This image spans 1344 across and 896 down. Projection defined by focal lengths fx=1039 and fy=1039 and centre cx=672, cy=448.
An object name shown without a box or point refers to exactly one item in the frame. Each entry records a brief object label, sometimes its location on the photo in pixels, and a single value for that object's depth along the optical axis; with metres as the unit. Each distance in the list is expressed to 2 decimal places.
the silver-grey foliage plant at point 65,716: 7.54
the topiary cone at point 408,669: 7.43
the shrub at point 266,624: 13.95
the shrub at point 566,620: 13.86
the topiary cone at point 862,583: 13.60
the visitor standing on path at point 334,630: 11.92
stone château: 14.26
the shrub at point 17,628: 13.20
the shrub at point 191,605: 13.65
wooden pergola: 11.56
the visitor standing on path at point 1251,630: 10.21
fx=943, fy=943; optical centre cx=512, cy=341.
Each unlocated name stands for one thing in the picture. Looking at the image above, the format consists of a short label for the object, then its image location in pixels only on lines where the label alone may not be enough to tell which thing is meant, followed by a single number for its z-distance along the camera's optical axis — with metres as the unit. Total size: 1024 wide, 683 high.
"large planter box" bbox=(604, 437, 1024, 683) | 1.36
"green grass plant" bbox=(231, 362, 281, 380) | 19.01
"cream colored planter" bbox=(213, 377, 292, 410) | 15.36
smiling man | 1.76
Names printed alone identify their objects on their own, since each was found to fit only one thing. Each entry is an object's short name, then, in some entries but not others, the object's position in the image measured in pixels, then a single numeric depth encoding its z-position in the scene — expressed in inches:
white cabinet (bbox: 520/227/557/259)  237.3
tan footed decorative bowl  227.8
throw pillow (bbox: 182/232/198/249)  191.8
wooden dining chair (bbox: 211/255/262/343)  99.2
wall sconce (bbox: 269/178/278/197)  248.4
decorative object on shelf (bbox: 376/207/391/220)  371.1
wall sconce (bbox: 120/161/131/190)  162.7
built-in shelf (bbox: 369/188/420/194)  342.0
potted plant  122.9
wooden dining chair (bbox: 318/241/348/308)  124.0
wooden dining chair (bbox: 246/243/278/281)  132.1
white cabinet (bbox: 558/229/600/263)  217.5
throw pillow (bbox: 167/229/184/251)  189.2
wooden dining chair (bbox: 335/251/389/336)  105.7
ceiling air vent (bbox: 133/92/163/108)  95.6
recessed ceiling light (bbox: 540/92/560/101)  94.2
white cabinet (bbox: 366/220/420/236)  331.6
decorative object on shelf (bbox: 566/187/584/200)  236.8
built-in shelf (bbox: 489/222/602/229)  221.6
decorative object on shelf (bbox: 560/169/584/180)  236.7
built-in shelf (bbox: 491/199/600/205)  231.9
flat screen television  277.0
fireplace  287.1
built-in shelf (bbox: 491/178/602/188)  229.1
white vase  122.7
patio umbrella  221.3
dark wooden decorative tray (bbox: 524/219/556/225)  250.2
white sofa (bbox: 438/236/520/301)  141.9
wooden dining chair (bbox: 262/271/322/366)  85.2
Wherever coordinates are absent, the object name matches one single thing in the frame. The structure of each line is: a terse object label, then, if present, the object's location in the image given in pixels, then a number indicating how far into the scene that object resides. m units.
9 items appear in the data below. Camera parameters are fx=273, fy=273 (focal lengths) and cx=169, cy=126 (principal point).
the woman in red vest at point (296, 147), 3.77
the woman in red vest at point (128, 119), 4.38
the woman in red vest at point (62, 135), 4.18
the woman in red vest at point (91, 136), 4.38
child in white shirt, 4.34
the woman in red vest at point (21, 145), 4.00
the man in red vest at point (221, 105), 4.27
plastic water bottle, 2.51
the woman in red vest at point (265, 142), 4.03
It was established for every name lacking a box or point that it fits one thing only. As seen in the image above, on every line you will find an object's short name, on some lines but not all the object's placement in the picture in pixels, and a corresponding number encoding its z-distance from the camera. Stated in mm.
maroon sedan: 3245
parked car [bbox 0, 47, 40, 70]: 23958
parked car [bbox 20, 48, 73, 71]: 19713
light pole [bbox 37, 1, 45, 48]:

++++++++

→ **WHAT IS BEING ASKED**: Using the exact wording, repeat all the entries.

→ **SOLVED PROBLEM**:
This image spans 1344 across and 896 down. Projection defined by focal lengths fx=1039 and fy=1039 and centre cx=672, cy=448.
An object name shown without a box or point refers to exactly one item in the frame. Each entry records a brief object label, sometimes its location on the photo in pixels, and a single value for that object's depth along the optical axis; with metres as the unit. Each distance in the list is expressed to 2 decimal places.
the silver-grey foliage plant at point 65,716: 7.54
the topiary cone at point 408,669: 7.43
the shrub at point 266,624: 13.95
the shrub at point 566,620: 13.86
the topiary cone at point 862,583: 13.60
the visitor standing on path at point 334,630: 11.92
stone château: 14.26
the shrub at point 17,628: 13.20
the shrub at point 191,605: 13.65
wooden pergola: 11.56
the visitor standing on path at point 1251,630: 10.21
fx=943, fy=943; optical centre cx=512, cy=341.
Each unlocated name stands for one thing in the picture. Looking at the image above, the format consists of a short label for the object, then its image location in pixels only on lines where the label alone may not be enough to tell which thing is meant, followed by a single number for its z-distance along the camera's optical axis — with metres as the unit. Total size: 1024 wide, 683 high.
"large planter box" bbox=(604, 437, 1024, 683) | 1.36
"green grass plant" bbox=(231, 362, 281, 380) | 19.01
"cream colored planter" bbox=(213, 377, 292, 410) | 15.36
smiling man | 1.76
Names printed alone identify their objects on their own, since each was found to fit only one thing. Each entry is an object's short name, then, in some entries but not others, the object's position in the image measured in pixels, then a single numeric depth encoding its z-position in the scene — expressed in inches:
white cabinet (bbox: 520/227/557/259)  237.3
tan footed decorative bowl  227.8
throw pillow (bbox: 182/232/198/249)  191.8
wooden dining chair (bbox: 211/255/262/343)  99.2
wall sconce (bbox: 269/178/278/197)  248.4
decorative object on shelf (bbox: 376/207/391/220)  371.1
wall sconce (bbox: 120/161/131/190)  162.7
built-in shelf (bbox: 369/188/420/194)  342.0
potted plant  122.9
wooden dining chair (bbox: 318/241/348/308)  124.0
wooden dining chair (bbox: 246/243/278/281)  132.1
white cabinet (bbox: 558/229/600/263)  217.5
throw pillow (bbox: 167/229/184/251)  189.2
wooden dining chair (bbox: 335/251/389/336)  105.7
ceiling air vent (bbox: 133/92/163/108)  95.6
recessed ceiling light (bbox: 540/92/560/101)  94.2
white cabinet (bbox: 366/220/420/236)  331.6
decorative object on shelf (bbox: 566/187/584/200)  236.8
built-in shelf (bbox: 489/222/602/229)  221.6
decorative object on shelf (bbox: 560/169/584/180)  236.7
built-in shelf (bbox: 491/199/600/205)  231.9
flat screen television  277.0
fireplace  287.1
built-in shelf (bbox: 491/178/602/188)  229.1
white vase  122.7
patio umbrella  221.3
dark wooden decorative tray (bbox: 524/219/556/225)  250.2
white sofa (bbox: 438/236/520/301)  141.9
wooden dining chair (bbox: 262/271/322/366)  85.2
Wherever coordinates are absent, the object name matches one single thing in the frame. The structure of each line is: a terse object label, then, if present, the object's location in the image given in pixels, then a number indicating how far into the scene that object resides. m units.
9 items appear in the data below. Camera parameters are fx=273, fy=273 (focal lengths) and cx=169, cy=126 (principal point).
the woman in red vest at point (296, 147), 3.77
the woman in red vest at point (128, 119), 4.38
the woman in red vest at point (62, 135), 4.18
the woman in red vest at point (91, 136), 4.38
child in white shirt, 4.34
the woman in red vest at point (21, 145), 4.00
the man in red vest at point (221, 105), 4.27
plastic water bottle, 2.51
the woman in red vest at point (265, 142), 4.03
It was established for every name lacking a box or point that it fits one thing only. As seen in the image above, on every line you will find an object's short name, on some lines but not all the object's placement in the picture in pixels, and a corresponding number encoding its z-distance from the camera. Stated in mm.
maroon sedan: 3245
parked car [bbox 0, 47, 40, 70]: 23958
parked car [bbox 20, 48, 73, 71]: 19713
light pole [bbox 37, 1, 45, 48]:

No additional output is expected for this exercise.